▸ EXERCISE PROMPT
Find every line below with "linecap" in it and give only how many there are.

▸ RECORDS SHOWN
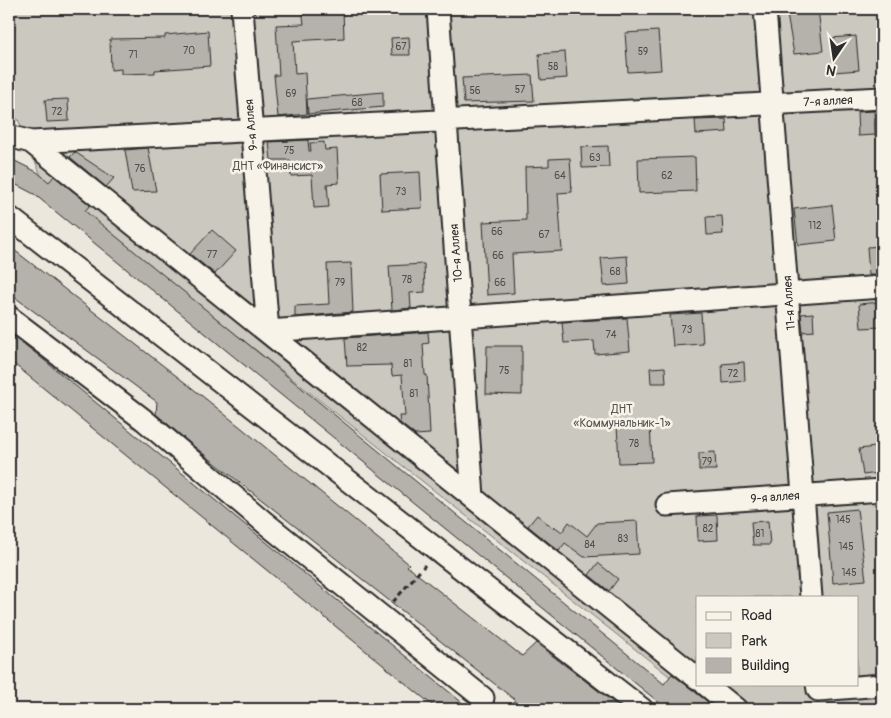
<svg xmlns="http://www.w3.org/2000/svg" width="891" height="718" font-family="Pangolin,sans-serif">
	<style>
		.green { fill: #cbc8bf; stroke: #7b7a75; fill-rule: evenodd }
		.building { fill: #b5b2ab; stroke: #2b2b2b }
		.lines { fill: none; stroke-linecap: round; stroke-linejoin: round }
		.minor-casing { stroke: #2b2b2b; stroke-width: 25 }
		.path { stroke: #2b2b2b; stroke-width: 3; stroke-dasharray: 5 4; stroke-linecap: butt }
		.minor { stroke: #f7f3e8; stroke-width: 21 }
		.labels { text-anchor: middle; stroke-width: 5; stroke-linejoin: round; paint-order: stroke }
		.number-label { font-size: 10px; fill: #4e4d4b }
		.street-label { font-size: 12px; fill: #2b2b2b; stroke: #f7f3e8 }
		.park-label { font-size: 12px; fill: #535250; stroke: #f7f3e8 }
	</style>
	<rect width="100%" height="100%" fill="#ebe7dd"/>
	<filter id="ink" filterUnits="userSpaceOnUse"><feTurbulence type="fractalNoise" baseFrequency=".02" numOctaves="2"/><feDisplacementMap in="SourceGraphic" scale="10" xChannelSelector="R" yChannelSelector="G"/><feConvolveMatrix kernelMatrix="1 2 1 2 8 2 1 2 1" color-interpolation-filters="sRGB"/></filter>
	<g filter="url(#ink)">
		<path class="green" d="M9,9H882V709H711L44,183L18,119L9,118ZM697,597H857V684H697Z"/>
		<path class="building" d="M302,9H343L344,38L293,41L295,74L305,73L307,114L278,117L274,75H279L276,25L304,24Z
			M786,9H818L823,51L794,54Z
			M208,31L210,66L155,70V73L121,74V69L111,70L110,39L165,38V35Z
			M658,31L661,70L628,72L625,33Z
			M856,36L859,70L834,72L831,38Z
			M409,37L410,55H392L391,38Z
			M565,52L567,78L541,80L539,54Z
			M532,75L534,101L464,103L462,78Z
			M383,92V107L308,114L307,99Z
			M68,99L69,121L47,122L45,100Z
			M874,111L875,135L858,136L857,112Z
			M726,119L727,132L696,134L695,120Z
			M308,140L309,151H311L310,143L324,142L325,150L337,149L339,183L327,184L329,207L314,208L312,175L291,176L290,160H271L269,142Z
			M608,146L609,167L582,168L581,147Z
			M148,148L156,191L132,192L125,150Z
			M75,152L114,178L106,187L70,157Z
			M695,157L696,191L639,193L638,159Z
			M9,158L37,172L49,182L54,176L90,205L85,211L664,684L672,674L708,702L702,709H667L34,194L9,181Z
			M570,158L572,192L558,193L562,251L512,254L514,293L487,295L483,222L526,220L525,167L549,166V159Z
			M420,172L422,208L382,210L380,174Z
			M832,205L836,241L798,245L794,209Z
			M722,216L723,234L707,235L706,217Z
			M212,230L236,251L215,274L190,254Z
			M9,246L201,395L409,564L407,566L522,656L536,643L622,709H508L515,700L191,444L156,414L157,402L9,293Z
			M882,246V275H869L867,247Z
			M627,256L629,284L604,286L601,258Z
			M351,263L353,312L295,317V306L329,304L327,264Z
			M424,264L425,292L410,293L411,308L392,310L389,266Z
			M881,302L882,327L861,328L859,304Z
			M701,313L703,344L673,346L670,315Z
			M813,313L814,331L803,332L801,314Z
			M627,318L630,351L595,354L594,341L564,343L562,322Z
			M428,332L429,343L423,344L425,375H427L430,434L415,435L400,423L399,416H405L402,375L392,376L391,365L347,366L345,338Z
			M9,333L33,351L470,709H437L9,360Z
			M487,346H522V395L486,394Z
			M744,362L745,381L723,383L722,364Z
			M665,367L666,383H651L650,368Z
			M650,424L652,462L619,463L617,425Z
			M875,447L879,473L863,475L859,449Z
			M715,452L716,470H699V453Z
			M857,509L866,580L833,583L827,512Z
			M537,515L553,528L554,526L562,532L569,522L587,536L597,523L637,521L639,554L584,557L565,543L559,551L528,526Z
			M717,515L718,540L698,541L697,516Z
			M768,521L770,545H753L751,522Z
			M598,563L618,579L609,591L589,575Z"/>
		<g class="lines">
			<g class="minor-casing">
				<path id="minor" d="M242,9L268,331L882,287
					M438,9L473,497
					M765,9L811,597
					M9,136L31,142L882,98
					M31,142L697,678
					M9,217L642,709
					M9,317L144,420L264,522L483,698
					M667,505L882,490
					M705,684L736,709
					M817,684L818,690L882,685"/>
			</g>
			<path class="path" d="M393,602L425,565"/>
			<use href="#minor" class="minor"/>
		</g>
	</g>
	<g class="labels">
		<g class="number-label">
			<text x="401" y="50">67</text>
			<text x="189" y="54">70</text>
			<text x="643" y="55">59</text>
			<text x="133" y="58">71</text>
			<text x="553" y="70">58</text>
			<text x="520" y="93">57</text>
			<text x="475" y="94">56</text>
			<text x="291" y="97">69</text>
			<text x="357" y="106">68</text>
			<text x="57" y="115">72</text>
			<text x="289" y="154">75</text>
			<text x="595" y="161">63</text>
			<text x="140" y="172">76</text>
			<text x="560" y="179">64</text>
			<text x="667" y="179">62</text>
			<text x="401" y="195">73</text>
			<text x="815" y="229">112</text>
			<text x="497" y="235">66</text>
			<text x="544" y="238">67</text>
			<text x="212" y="258">77</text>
			<text x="498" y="259">66</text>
			<text x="615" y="275">68</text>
			<text x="407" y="283">78</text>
			<text x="340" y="286">79</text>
			<text x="500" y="286">66</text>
			<text x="687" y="333">73</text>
			<text x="611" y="338">74</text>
			<text x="362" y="351">82</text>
			<text x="408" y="367">81</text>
			<text x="504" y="374">75</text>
			<text x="733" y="377">72</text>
			<text x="414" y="397">81</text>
			<text x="634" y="447">78</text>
			<text x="707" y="465">79</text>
			<text x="843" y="523">145</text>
			<text x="708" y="532">82</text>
			<text x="760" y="537">81</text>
			<text x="623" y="542">83</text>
			<text x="590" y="548">84</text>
			<text x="846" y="550">145</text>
			<text x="849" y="576">145</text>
		</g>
		<g class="street-label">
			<text transform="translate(828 101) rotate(-3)" y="4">7-я аллея</text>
			<text transform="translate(251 125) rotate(-95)" y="4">9-я Аллея</text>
			<text transform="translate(456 253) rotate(-94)" y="4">10-я Аллея</text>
			<text transform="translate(789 303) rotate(-94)" y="4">11-я Аллея</text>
			<text transform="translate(775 497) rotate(-4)" y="4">9-я аллея</text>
		</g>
		<g class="park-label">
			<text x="278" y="170">ДНТ «Финансист»</text>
			<text x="622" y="413">ДНТ<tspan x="622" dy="14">«Коммунальник-1»</tspan></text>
		</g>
	</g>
	<rect width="891" height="718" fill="none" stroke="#f7f3e8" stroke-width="30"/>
	<rect x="15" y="15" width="861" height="688" fill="none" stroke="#2b2b2b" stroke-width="2" filter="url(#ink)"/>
	<rect x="696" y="596" width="162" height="90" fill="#f7f3e8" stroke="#a5a39c"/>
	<rect x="706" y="612" width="25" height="8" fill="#f7f3e8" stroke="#a5a39c"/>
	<text x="741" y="620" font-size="15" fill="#2b2b2b">Road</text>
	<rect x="706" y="633" width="25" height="15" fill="#cbc8bf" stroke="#a5a39c"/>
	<text x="741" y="646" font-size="15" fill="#2b2b2b">Park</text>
	<rect x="706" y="658" width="25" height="15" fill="#b5b2ab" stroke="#a5a39c"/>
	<text x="741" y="670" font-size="15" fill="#2b2b2b">Building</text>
	<g transform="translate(834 58) rotate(193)" stroke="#f7f3e8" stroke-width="4" paint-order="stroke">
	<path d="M0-4L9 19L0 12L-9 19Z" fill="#2b2b2b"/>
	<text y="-8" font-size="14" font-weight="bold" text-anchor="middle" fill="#2b2b2b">N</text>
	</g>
</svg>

▸ ANSWER BELOW
2